Sultan Abdülhamid’in hal’inin kendisine tebliğ tarzı, Türkiye tarihinin, asla silinemeyecek lekelerinden biri olarak daima kalacaktır. Zira dünyadaki bütün Müslümanların lideri halife’ye hal’i, iki Gayri Müslim yani bir Hıristiyan ve bir Yahudi tarafından, “Devlet-i Aliye” yi parçalama gayesinden başka hiçbir işe yaramaz hiziplerin yuvalandığı Meclis-i Milli adına tebliğ edilmiştir.
Bütün Osmanlı tebaasını temsil etmesi gerektiği iddiası ile teşekkül olunan heyette tek bir Türk yoktu.
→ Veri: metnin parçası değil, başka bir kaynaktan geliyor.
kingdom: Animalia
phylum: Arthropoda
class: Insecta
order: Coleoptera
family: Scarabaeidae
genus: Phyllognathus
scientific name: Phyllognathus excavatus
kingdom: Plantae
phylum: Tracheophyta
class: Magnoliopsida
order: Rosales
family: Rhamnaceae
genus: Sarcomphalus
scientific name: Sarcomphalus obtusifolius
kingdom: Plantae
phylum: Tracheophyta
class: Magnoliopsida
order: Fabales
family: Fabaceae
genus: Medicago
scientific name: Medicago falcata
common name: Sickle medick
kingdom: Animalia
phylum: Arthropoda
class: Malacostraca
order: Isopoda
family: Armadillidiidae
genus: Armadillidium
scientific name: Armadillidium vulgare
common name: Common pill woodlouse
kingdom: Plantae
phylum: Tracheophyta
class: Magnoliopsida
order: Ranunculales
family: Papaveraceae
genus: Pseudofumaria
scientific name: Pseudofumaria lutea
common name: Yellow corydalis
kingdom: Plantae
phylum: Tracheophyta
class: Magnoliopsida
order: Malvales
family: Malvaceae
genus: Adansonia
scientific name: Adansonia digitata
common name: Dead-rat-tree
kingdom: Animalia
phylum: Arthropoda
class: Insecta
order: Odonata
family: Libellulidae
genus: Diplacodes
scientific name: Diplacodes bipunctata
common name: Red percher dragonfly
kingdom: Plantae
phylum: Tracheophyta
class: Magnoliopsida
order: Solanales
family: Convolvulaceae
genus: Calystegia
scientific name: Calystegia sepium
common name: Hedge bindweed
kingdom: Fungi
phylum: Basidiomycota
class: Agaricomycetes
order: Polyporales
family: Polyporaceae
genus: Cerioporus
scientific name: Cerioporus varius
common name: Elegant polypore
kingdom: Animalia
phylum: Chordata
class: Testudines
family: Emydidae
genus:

Bu dört kişilik heyette:
- Senato azalarından ve Hünkâr yaverlerinden Gürcü asıllı Koramiral Arif Hikmet Paşa
- Selanik mebusu Yahudi Emanuel Karaso
- Draç mebusu Jandarma Tümgenerali Arnavut Esad Toptani Paşa
- Senato azalarından ve Ermeni katoliği İstanbul mebusu Aram Efendi
Padişah, hal kararını tebliğe gelenlerin kimler olduğunu Mabeyn Başkatib Cevad Bey’den sorup öğrenince; “Bir Türk padişahına, İslam halifesine hal' kararını bildirmek için bir Yahudi, bir Ermeni, bir Arnavut ve bir nankörden başkasını bulamadılar mı?!" demekten kendini alamamıştır. Nihayet dört kişiden ibaret heyet Miralay Galib Bey’in refakatinde Küçük Mabeyn Dairesi’nin alt katındaki büyük salona girerek padişaha kısa bir selam verip karşısında dizildiler. O gün büyük adamlara mahsus vakar ile salona giren Abdülhamid Han’ın yanında oğlu şehzade Abdürrahim Efendi ve Başkatib Ali Cevad Bey bulunuyordu. Ortada duran Arnavut Esat Toptani Sultan Hamid’e kaba bir biçimde : “Millet seni azletti” dedi. Bu küstah hitap şeklindeki “azil” kelimesinin yanlış manada kullanıldığını işaret etmek isteyen padişah ise şöyle mukabele etmişti: “Yâni, hal’ eyledi mi demek istiyorsunuz?” diyerek düzelti. Ardından: “Pek âlâ, buna sebeb nedir?” Diye sordu. Bahriye Feriki Arif Hikmet Paşa, Abdülhamid’in tahtan indirilmesini kararlaştıran, Şeyhülisâlmın fetvası suretini okumaya başladı: “İmamı-ı Müslimin olan Zeyd bazı mesail-i mühimme-i şer'iyyeyi Kütüb-i şer'iyyeden tayyü ihraç ve kütüb-i mezkureyi men ü hark-ü ihrak..”,diye okurken “Kütüb-i şer'iyyeyi hark ü ihrak" yani “şer'i kitapları yırtıp yakma” sözlerini duyan padişah gür ve yüksek sesle: “Ben hangi Kütüb-i şer’iyyeyi yakmasını? Hasbünellah derim” dedikten sonra padişah yalan ve iftiralarla dolu olan fetvanın okunmasını sonuna kadar sabırla dinledi. “ Bu kararı hangi makam verdi” diye Arif Hikmet Paşa’ya sordu. “Meclisi Milli” cevabı verilince, “Bu meclise riyaset eden kimdir?” diye sordu. Heyet âzaları hep birden “ Meclis-i âyan Reisi Sait Paşa” dediler. Abdülhamid Han bu cevabı alınca hayret eden bir tonla: “Sait Paşa öylemi” dedi. Ardından : “Otuz üç sene millet ve devletim için, memleketimin selameti için çalıştım. Elimden geldiği kadar hizmet ettim. Hâkimim Allah ve beni muhakeme edecek de Resulullah'tır. Bu memleketi nasıl buldumsa öylece teslim ediyorum. Hiç kimseye bir karış toprak vermedim. Hizmetimi ancak Cenab-ı Hakk'ın takdirine bırakıyorum. Ne çare ki düşmanlarım bütün hizmetime kara bir çarşaf çekmek istediler ve muvaffak da oldular. Allah düşmanlarımı kahretsin" dedi. II. Abdülhamid Han, 31 Mart vakası ile alakasının olmadığını ifade ederek: “Sebeb olanları millet arasın bulsun. Ben milletimin iyiliği için çok çalıştım. Hepsi mahvoldu.”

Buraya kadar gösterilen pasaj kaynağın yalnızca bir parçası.